Why Good Data Can Be Hard to Find Online
WSJdpatton writes to mention that Carl Bialik has an interesting look at why good data can be hard to find, much less understand, online. He cites a couple of examples, both Google's first-quarter performance numbers and Alexa's revamp of their number-tracking process. "Now Alexa is incorporating other sources of data -- though it says the prior ranking 'wasn't wrong before, but it was different.' Some sites saw big changes in their rankings following Alexa's move: The tech blog TechCrunch said it fell far from its prior position in Drudge Report territory (rarefied air in Web-traffic terms). On Friday afternoon, Drudge Report ranked 545th, compared with TechCrunch's ranking of 1,784th, according to Alexa's new math."
This isn't exactly on topic, but I think you should give it a read before you make a final opinion on what the article is trying to stay.

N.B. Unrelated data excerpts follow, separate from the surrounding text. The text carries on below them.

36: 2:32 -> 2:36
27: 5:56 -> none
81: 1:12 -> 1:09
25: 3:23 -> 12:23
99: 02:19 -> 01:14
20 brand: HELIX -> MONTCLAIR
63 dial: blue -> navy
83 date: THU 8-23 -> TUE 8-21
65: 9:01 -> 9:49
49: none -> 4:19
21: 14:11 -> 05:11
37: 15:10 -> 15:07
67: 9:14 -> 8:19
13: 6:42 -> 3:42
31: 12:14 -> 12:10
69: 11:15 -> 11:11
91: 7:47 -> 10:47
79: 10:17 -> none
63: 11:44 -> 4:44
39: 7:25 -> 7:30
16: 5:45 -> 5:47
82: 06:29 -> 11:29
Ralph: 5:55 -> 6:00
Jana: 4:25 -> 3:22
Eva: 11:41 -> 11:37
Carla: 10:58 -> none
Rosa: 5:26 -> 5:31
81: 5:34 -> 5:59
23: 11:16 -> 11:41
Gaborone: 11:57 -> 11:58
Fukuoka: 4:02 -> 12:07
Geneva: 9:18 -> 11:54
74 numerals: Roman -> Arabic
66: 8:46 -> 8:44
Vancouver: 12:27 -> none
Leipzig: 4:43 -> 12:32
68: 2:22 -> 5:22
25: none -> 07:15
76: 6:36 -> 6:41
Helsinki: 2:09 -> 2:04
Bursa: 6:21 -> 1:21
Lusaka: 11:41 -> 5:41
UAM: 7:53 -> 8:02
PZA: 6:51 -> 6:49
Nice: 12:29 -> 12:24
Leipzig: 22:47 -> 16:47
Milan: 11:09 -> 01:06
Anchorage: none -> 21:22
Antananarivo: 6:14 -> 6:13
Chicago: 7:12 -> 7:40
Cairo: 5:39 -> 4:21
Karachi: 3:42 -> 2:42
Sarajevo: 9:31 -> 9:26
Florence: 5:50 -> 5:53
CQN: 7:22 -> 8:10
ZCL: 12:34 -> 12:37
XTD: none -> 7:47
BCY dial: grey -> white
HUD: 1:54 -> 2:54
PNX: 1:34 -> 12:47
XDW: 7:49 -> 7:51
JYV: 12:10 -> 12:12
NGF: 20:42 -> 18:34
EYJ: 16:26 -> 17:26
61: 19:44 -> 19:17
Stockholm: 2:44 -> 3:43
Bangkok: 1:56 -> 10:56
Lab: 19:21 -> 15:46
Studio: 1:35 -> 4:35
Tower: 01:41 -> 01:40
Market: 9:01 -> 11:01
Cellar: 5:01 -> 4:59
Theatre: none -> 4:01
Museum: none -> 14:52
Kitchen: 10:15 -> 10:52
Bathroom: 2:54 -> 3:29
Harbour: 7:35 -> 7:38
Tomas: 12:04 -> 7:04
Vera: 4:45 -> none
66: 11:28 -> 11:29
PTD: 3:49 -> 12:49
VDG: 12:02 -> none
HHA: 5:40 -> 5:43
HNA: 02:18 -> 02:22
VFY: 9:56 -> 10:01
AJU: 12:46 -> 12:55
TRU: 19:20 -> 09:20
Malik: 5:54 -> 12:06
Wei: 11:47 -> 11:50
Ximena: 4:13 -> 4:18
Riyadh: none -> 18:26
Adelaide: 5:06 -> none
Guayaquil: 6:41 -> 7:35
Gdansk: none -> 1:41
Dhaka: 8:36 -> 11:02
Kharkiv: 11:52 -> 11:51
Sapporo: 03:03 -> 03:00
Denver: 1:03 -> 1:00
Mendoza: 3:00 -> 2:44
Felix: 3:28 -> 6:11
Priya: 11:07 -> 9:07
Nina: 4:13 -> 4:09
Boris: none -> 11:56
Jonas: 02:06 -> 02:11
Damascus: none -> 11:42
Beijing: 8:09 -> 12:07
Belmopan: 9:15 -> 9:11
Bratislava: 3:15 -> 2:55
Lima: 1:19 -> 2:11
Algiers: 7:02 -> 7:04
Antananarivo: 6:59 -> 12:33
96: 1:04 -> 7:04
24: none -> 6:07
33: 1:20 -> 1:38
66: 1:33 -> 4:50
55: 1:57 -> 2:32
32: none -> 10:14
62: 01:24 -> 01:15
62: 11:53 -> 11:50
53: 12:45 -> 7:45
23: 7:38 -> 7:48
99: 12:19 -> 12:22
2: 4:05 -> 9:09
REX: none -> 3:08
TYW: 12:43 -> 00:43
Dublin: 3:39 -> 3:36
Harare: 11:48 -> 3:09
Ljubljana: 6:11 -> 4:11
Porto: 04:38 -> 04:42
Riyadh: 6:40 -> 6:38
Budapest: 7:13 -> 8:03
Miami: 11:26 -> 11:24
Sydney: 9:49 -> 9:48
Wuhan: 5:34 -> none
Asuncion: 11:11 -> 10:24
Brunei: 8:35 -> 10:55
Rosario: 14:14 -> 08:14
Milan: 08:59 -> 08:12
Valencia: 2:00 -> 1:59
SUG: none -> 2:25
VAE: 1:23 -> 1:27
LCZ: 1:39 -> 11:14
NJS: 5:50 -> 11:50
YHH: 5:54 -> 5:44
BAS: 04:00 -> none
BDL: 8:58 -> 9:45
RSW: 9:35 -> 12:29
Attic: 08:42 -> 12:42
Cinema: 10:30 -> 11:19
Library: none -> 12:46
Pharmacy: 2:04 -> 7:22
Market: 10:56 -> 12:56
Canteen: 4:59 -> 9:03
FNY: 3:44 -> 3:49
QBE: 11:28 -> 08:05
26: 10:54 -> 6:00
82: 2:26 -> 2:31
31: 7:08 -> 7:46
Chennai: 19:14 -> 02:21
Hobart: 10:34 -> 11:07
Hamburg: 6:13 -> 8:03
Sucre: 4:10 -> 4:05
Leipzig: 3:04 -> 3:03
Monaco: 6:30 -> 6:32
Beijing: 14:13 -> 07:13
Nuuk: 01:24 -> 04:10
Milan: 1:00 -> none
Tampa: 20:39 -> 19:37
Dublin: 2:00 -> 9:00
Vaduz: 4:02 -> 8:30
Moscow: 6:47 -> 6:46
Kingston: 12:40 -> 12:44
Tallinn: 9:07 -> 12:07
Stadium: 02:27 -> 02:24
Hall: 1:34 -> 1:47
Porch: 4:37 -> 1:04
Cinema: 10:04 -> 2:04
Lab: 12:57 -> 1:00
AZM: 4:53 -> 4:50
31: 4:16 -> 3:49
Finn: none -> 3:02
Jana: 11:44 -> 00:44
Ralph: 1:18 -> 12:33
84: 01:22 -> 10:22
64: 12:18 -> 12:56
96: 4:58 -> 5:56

Another example besides Alexa of "readjustment" is Hitslink. Last November, they revised their figures for OS share for March through October 2007. Linux went from a reported .81% share in October, to .50%. They made only a brief allusion on their site to filtering out "unrepresentative" hits from their data. Recently, they again revised their Linux share for January 2008, from the original .67% to .64%. Even though Hitslink seems to have trouble deciding how many Linux users there are, that doesn't keep people (like Westlake, who keeps posting Hitslink numbers on Slashdot) from citing them.